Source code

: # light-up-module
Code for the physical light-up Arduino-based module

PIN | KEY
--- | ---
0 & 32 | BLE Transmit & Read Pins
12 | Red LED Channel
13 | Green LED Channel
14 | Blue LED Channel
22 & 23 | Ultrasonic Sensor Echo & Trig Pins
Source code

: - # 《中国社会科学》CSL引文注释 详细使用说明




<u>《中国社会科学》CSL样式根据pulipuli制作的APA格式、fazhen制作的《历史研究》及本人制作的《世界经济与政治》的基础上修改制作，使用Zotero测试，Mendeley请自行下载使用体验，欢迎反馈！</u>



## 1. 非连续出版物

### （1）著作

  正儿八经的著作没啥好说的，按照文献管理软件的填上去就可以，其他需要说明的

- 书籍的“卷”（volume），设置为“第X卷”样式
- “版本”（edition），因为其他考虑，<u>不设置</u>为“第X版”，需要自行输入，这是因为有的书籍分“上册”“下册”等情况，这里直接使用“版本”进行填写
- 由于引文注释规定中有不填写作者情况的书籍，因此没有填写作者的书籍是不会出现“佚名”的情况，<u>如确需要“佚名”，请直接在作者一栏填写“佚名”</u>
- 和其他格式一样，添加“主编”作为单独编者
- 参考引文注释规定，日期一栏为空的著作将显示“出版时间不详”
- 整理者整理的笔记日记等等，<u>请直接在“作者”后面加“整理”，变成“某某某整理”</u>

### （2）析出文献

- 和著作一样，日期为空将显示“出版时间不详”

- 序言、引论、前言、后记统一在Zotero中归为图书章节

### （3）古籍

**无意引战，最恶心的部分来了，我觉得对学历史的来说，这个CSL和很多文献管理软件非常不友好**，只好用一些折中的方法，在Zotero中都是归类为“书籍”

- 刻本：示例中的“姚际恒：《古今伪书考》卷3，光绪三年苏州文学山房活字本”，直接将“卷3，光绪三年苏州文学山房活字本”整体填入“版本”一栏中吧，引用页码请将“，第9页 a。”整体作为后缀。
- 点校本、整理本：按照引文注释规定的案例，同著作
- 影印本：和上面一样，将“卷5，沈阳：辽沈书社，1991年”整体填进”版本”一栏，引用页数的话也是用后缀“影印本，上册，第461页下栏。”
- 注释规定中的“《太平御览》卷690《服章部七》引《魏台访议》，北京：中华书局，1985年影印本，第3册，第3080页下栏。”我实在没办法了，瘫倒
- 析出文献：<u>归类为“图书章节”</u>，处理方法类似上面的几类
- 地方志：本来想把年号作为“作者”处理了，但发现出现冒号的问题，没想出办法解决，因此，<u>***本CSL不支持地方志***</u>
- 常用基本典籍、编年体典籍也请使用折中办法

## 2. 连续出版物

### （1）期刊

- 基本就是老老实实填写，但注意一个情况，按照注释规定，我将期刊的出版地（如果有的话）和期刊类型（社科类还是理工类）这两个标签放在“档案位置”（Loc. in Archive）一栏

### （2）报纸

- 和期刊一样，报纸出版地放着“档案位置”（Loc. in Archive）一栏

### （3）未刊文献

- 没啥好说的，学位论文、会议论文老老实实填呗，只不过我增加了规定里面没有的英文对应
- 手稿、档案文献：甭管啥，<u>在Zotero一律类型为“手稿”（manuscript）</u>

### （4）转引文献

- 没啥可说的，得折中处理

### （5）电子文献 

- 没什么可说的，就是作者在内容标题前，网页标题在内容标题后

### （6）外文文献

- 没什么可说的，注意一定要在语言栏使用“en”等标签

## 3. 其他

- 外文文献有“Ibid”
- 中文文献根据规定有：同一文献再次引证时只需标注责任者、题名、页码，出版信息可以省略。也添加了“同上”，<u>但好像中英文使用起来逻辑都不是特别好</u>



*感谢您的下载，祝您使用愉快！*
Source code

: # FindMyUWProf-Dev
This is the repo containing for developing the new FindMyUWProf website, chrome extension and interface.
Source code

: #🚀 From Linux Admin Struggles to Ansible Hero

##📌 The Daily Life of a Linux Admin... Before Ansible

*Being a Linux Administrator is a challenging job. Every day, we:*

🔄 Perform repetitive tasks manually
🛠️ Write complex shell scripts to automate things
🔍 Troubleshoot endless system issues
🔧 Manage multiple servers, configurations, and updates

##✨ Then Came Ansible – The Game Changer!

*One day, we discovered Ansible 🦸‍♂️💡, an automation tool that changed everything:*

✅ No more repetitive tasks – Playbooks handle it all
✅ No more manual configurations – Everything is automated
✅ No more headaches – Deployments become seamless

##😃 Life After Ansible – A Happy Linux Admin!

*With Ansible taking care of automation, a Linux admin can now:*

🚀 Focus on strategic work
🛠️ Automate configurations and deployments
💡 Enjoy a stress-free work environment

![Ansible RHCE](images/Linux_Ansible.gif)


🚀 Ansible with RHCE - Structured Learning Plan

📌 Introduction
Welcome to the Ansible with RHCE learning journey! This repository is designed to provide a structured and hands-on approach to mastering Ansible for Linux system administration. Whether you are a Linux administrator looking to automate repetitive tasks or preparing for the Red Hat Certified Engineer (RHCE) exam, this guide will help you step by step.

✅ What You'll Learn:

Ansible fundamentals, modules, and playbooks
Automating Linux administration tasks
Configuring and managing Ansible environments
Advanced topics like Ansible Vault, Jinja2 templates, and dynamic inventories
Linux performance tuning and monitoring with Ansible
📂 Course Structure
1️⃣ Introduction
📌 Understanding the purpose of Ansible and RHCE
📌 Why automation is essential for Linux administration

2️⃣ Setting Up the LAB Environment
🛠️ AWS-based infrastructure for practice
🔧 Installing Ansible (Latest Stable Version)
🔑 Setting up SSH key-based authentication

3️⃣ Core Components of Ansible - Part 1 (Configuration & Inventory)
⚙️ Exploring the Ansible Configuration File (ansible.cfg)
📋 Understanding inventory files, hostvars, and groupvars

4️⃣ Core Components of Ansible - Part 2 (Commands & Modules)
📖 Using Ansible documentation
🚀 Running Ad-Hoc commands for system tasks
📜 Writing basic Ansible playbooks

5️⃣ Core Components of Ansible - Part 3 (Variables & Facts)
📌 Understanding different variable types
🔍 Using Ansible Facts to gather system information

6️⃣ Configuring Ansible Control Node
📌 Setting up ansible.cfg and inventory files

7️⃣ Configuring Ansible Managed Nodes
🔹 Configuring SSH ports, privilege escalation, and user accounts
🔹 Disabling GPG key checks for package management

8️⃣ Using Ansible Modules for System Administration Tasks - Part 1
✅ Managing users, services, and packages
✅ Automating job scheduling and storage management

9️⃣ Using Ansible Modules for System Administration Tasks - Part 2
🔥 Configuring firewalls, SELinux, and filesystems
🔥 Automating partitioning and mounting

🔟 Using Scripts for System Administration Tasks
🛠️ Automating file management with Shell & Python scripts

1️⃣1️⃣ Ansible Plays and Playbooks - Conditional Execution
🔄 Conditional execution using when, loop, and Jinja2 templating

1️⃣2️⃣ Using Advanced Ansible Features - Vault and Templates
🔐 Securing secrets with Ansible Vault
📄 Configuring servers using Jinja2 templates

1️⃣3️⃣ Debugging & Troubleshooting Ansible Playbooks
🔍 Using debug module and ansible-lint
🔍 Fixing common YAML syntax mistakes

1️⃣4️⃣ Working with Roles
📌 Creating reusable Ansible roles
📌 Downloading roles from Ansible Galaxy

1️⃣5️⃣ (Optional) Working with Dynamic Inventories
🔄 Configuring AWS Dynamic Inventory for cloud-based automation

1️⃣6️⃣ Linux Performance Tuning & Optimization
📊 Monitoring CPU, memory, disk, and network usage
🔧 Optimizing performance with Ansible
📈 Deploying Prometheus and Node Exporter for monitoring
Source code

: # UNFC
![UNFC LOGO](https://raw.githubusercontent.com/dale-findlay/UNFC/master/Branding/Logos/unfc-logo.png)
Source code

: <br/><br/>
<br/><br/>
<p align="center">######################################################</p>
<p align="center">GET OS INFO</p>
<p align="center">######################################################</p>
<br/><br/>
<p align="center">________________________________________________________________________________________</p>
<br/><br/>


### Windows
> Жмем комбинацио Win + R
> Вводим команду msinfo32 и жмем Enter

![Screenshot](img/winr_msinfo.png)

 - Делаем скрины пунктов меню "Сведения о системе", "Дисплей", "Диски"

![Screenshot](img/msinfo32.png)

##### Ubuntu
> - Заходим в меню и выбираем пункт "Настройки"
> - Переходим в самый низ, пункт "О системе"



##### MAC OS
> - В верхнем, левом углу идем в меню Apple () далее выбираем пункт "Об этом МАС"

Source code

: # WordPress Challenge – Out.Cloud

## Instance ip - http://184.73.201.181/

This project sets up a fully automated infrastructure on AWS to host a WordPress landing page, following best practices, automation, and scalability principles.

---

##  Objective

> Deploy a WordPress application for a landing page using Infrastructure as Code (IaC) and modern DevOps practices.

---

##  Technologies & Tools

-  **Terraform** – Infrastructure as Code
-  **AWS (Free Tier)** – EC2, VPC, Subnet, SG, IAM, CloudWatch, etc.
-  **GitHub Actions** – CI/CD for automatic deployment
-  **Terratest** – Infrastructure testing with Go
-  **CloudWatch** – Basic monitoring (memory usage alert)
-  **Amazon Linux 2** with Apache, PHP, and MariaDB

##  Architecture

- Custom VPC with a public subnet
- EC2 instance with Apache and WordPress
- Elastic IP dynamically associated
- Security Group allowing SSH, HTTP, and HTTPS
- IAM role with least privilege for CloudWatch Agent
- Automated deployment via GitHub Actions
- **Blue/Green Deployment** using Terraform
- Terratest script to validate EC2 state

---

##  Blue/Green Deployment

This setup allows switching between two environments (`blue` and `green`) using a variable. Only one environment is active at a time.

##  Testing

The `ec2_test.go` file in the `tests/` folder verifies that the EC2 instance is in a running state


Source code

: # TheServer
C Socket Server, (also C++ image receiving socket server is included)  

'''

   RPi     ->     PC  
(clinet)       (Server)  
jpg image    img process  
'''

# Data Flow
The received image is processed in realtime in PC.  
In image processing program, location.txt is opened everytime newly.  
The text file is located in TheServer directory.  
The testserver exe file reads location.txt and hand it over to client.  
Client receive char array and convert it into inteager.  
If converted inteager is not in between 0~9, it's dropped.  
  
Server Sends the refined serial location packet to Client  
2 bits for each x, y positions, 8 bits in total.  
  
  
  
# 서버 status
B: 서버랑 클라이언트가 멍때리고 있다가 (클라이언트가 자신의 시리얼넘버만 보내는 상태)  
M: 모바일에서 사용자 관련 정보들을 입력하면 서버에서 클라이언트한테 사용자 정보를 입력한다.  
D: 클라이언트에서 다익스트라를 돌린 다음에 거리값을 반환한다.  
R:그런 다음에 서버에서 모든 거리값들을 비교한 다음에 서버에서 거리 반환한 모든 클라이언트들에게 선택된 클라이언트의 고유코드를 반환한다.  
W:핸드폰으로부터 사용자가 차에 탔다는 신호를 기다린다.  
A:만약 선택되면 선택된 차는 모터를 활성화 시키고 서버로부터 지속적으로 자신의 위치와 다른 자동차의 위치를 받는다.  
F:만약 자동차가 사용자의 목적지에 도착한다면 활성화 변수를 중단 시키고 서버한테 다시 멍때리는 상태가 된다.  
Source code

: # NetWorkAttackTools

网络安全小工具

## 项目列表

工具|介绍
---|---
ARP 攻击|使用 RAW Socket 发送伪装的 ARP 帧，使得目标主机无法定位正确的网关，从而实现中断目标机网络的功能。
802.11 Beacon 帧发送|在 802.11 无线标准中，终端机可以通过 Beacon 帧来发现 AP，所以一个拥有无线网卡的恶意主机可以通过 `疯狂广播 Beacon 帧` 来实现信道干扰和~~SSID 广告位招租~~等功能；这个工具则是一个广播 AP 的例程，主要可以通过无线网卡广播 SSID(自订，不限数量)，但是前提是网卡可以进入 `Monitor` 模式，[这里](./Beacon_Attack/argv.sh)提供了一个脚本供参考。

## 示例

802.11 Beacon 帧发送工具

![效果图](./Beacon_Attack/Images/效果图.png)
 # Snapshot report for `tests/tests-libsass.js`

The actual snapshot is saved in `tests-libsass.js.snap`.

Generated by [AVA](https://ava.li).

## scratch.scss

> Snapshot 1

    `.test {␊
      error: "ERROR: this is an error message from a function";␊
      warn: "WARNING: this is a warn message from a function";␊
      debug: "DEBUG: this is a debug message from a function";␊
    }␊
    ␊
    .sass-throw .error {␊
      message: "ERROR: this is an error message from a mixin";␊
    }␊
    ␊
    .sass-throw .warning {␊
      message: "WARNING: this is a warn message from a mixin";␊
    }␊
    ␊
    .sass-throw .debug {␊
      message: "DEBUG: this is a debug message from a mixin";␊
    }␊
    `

▶ **Work request**
Find each line in the records above that contains the string "location" and copy those lines out.

▶ **Answer area**
In image processing program, location.txt is opened everytime newly.  
The testserver exe file reads location.txt and hand it over to client.  
Server Sends the refined serial location packet to Client  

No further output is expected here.